Retirement, Financial Planning, Economy, Markets

Many Americans Need Help With Their Investments

4/11/17 8:00 AM

/iStock_000018447826_Small-1.jpgA new study by Northwestern Mutual found that many Americans are more confident about their personal finances this year. Specifically, 72 percent of surveyed U.S. adults said that they currently feel financially secure, and 38 percent anticipate that their general level of financial security will increase over the course of 2017. Contributing to such optimism is the belief among respondents that America itself is on a firmer financial footing. Indeed, 43 percent of surveyed adults said that they “somewhat or strongly” agree that the U.S. economy will be better off in 2017 than it was last year, a substantial improvement from 31 percent in the 2016 survey.

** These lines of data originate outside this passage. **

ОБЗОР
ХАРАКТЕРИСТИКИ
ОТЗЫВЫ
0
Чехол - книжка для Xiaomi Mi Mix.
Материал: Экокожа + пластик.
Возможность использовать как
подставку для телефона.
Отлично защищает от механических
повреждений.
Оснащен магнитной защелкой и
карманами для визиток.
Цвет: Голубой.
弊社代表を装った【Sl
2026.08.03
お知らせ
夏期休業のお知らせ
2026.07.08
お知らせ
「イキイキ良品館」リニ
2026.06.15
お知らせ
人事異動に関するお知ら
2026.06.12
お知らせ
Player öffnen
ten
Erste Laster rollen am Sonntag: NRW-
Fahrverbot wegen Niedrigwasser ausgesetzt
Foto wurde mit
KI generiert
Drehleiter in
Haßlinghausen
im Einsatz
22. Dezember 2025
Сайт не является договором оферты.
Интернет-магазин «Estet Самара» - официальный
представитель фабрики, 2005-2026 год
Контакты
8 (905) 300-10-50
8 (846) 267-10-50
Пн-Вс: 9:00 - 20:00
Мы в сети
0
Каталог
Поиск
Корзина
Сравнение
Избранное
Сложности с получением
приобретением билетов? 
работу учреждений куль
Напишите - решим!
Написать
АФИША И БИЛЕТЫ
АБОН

Two-thirds of Americans still anticipate that there will be another financial crisis at some point in the future but that is down considerably from the 76 percent of respondents who expressed such concerns in last year’s survey. Despite the broad improvements in sentiment, financial discipline still seems to be a challenge for many Americans, especially in relation to long-term planning and investing. Just half of respondents, for instance, said that they “somewhat or strongly” agree that they need a financial plan that “anticipates up and down cycles,” and only 43 percent of those that currently have a retirement plan said that it has been created to “endure the ups and downs in the market.”

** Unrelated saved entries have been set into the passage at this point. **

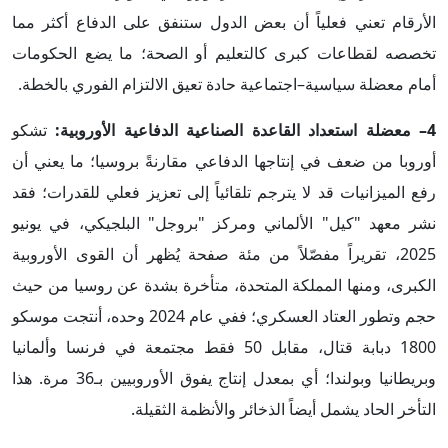
الأرقام تعني فعلياً أن بعض الدول ستنفق على الدفاع أكثر مما
تخصصه لقطاعات كبرى كالتعليم أو الصحة؛ ما يضع الحكومات
أمام معضلة سياسية–اجتماعية حادة تعيق الالتزام الفوري بالخطة.
4– معضلة استعداد القاعدة الصناعية الدفاعية الأوروبية:
تشكو
أوروبا من ضعف في إنتاجها الدفاعي مقارنةً بروسيا؛ ما يعني أن
رفع الميزانيات قد لا يترجم تلقائياً إلى تعزيز فعلي للقدرات؛ فقد
نشر معهد "كيل" الألماني ومركز "بروجل" البلجيكي، في يونيو
2025، تقريراً مفصّلاً من مئة صفحة يُظهر أن القوى الأوروبية
الكبرى، ومنها المملكة المتحدة، متأخرة بشدة عن روسيا من حيث
حجم وتطور العتاد العسكري؛ ففي عام 2024 وحده، أنتجت موسكو
1800 دبابة قتال، مقابل 50 فقط مجتمعة في فرنسا وألمانيا
وبريطانيا وبولندا؛ أي بمعدل إنتاج يفوق الأوروبيين بـ36 مرة. هذا
التأخر الحاد يشمل أيضاً الذخائر والأنظمة الثقيلة.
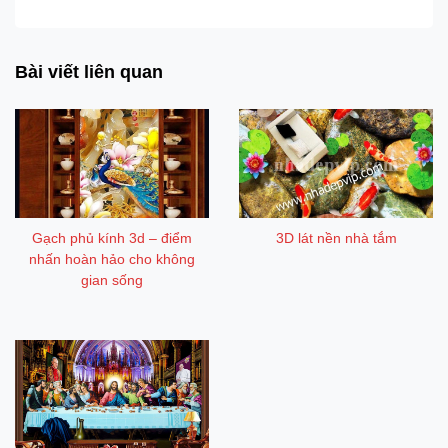
Gạch ốp lát 3d, 4d, 5d, 8d đẹp đẳng cấp
Bài viết liên quan
Gạch phủ kính 3d – điểm
3D lát nền nhà tắm
nhấn hoàn hảo cho không
gian sống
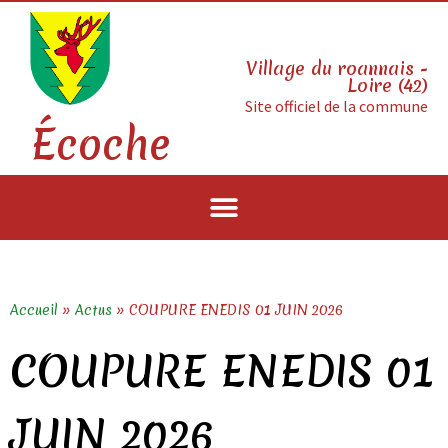
Village du roannais -
Loire (42)
Site officiel de la commune
Écoche
Accueil
»
Actus
»
COUPURE ENEDIS 01 JUIN 2026
COUPURE ENEDIS 01
JUIN 2026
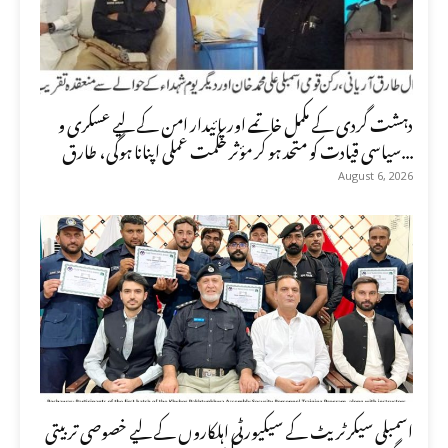
دہشت گردی کے مکمل خاتمے اور پائیدار امن کے لیے عسکری و
سیاسی قیادت کو متحد ہو کر مؤثر حکمت عملی اپنانا ہوگی، طارق...
August 6, 2026
اسمبلی سیکرٹریٹ کے سیکیورٹی اہلکاروں کے لیے خصوصی تربیتی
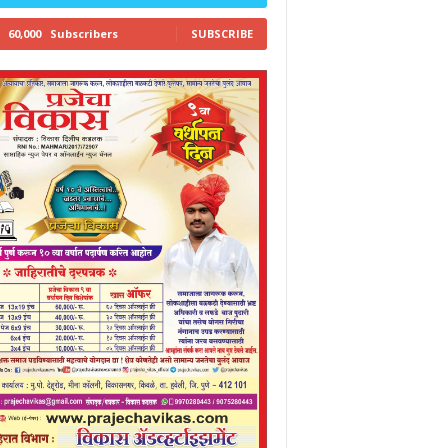
60,000
Subscribers
SUBSCRIBE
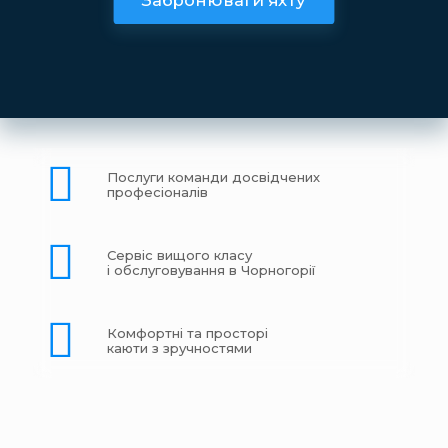
Забронювати яхту
Послуги команди досвідчених
професіоналів
Сервіс вищого класу
і обслуговування в Чорногорії
Комфортні та просторі
каюти з зручностями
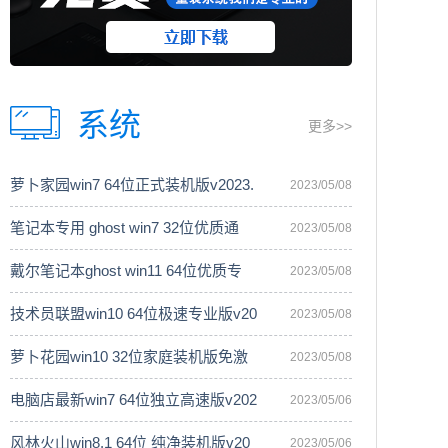
系统
更多>>
萝卜家园win7 64位正式装机版v2023.
2023/05/08
笔记本专用 ghost win7 32位优质通
2023/05/08
戴尔笔记本ghost win11 64位优质专
2023/05/08
技术员联盟win10 64位极速专业版v20
2023/05/08
萝卜花园win10 32位家庭装机版免激
2023/05/08
电脑店最新win7 64位独立高速版v202
2023/05/06
风林火山win8.1 64位 纯净装机版v20
2023/05/06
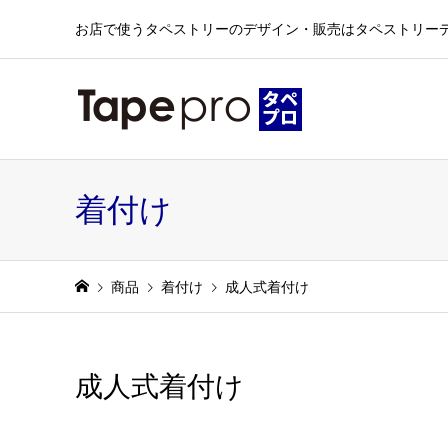
お店で使うタペストリーのデザイン・販売はタペストリー
着付け
商品
着付け
成人式着付け
成人式着付け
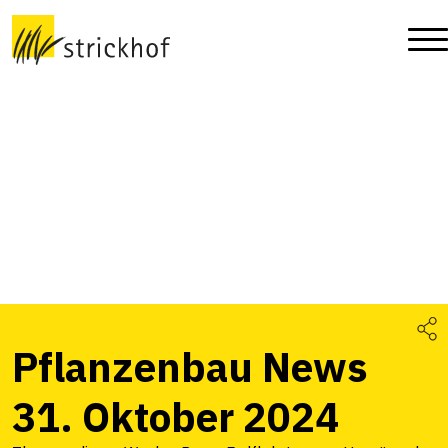
Pflanzenbau News
31. Oktober 2024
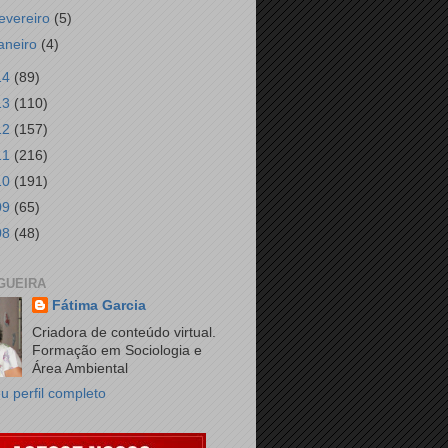
fevereiro
(5)
janeiro
(4)
14
(89)
13
(110)
12
(157)
11
(216)
10
(191)
09
(65)
08
(48)
GUEIRA
Fátima Garcia
Criadora de conteúdo virtual.
Formação em Sociologia e
Área Ambiental
u perfil completo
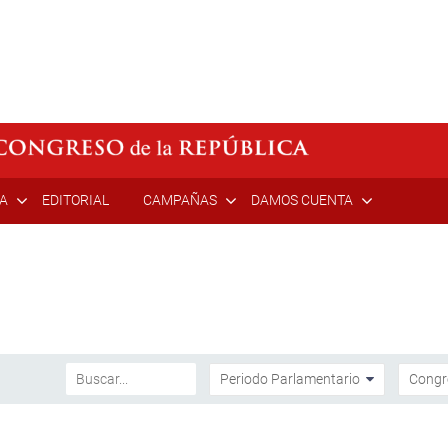
ÍA
EDITORIAL
CAMPAÑAS
DAMOS CUENTA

Proper risk management appears to be an issue as well because just 43 percent of respondents said that they are willing to “give up the potential for higher highs to avoid the risk of lower lows,” and only 41 percent reported that their long-term strategy involves a mix of high and low risk investments. Although already disappointing, all of the above responses on financial discipline are actually worse now than they were in the 2016 survey. Rebekah Barsch, vice president of planning at Northwestern Mutual, added that “It is easy to have a short memory when it comes to financial discipline, but long-term risk management is not something to do in starts and stops. You need to plan for what can go right as well as what can go wrong, and it has to be consistent – throughout market and economic cycles, and over the course of a lifetime.”

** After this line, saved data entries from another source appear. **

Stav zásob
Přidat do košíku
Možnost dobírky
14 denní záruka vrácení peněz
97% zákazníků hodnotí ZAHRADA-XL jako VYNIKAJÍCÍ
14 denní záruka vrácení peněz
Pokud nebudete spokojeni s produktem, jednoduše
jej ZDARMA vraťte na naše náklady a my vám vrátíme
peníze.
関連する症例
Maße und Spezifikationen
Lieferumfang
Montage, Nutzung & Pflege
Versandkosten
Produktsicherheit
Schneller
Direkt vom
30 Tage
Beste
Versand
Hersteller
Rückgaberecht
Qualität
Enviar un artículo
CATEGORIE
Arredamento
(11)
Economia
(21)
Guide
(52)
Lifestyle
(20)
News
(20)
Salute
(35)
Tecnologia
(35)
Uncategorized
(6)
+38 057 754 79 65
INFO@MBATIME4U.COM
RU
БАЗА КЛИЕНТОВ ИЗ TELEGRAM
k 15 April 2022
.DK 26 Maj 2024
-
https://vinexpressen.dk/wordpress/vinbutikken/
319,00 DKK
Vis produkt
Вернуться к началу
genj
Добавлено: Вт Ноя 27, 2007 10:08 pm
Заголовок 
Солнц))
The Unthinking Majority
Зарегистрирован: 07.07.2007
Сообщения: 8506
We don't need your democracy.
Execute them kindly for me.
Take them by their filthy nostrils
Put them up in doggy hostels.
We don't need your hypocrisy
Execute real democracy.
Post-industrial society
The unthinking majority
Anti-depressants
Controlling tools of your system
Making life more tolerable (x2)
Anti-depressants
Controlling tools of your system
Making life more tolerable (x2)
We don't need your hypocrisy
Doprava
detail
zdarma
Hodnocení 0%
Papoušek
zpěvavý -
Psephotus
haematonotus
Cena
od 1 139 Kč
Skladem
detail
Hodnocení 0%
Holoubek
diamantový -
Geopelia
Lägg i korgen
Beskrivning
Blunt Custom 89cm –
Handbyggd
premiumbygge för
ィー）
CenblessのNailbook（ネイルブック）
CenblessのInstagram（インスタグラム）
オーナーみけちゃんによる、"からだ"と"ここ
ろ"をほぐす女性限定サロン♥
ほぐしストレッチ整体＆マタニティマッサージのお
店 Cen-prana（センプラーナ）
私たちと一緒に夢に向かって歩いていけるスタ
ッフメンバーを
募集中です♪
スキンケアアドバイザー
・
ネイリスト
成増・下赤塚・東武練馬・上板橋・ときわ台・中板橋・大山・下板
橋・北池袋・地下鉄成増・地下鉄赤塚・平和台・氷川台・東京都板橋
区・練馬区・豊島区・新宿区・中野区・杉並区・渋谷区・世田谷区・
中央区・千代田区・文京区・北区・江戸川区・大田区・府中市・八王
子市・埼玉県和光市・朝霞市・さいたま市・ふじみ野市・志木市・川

One thing that can help with risk management, investing, and financial planning in general is regularly consulting with a professional advisor. This has been evidenced by various studies and fortunately, an earlier survey by Cerulli Associates found that more and more Americans, particularly young adults, are willing to pay for professional financial help. Specifically, 79 percent of respondents between the ages of 30 and 39 said that they would be open to paying for advice, and 73 percent of individuals under the age of 30 reported the same. Both of those figures are marked increases from earlier surveys and well above the level of eagerness to pay for financial expertise reported by older generations.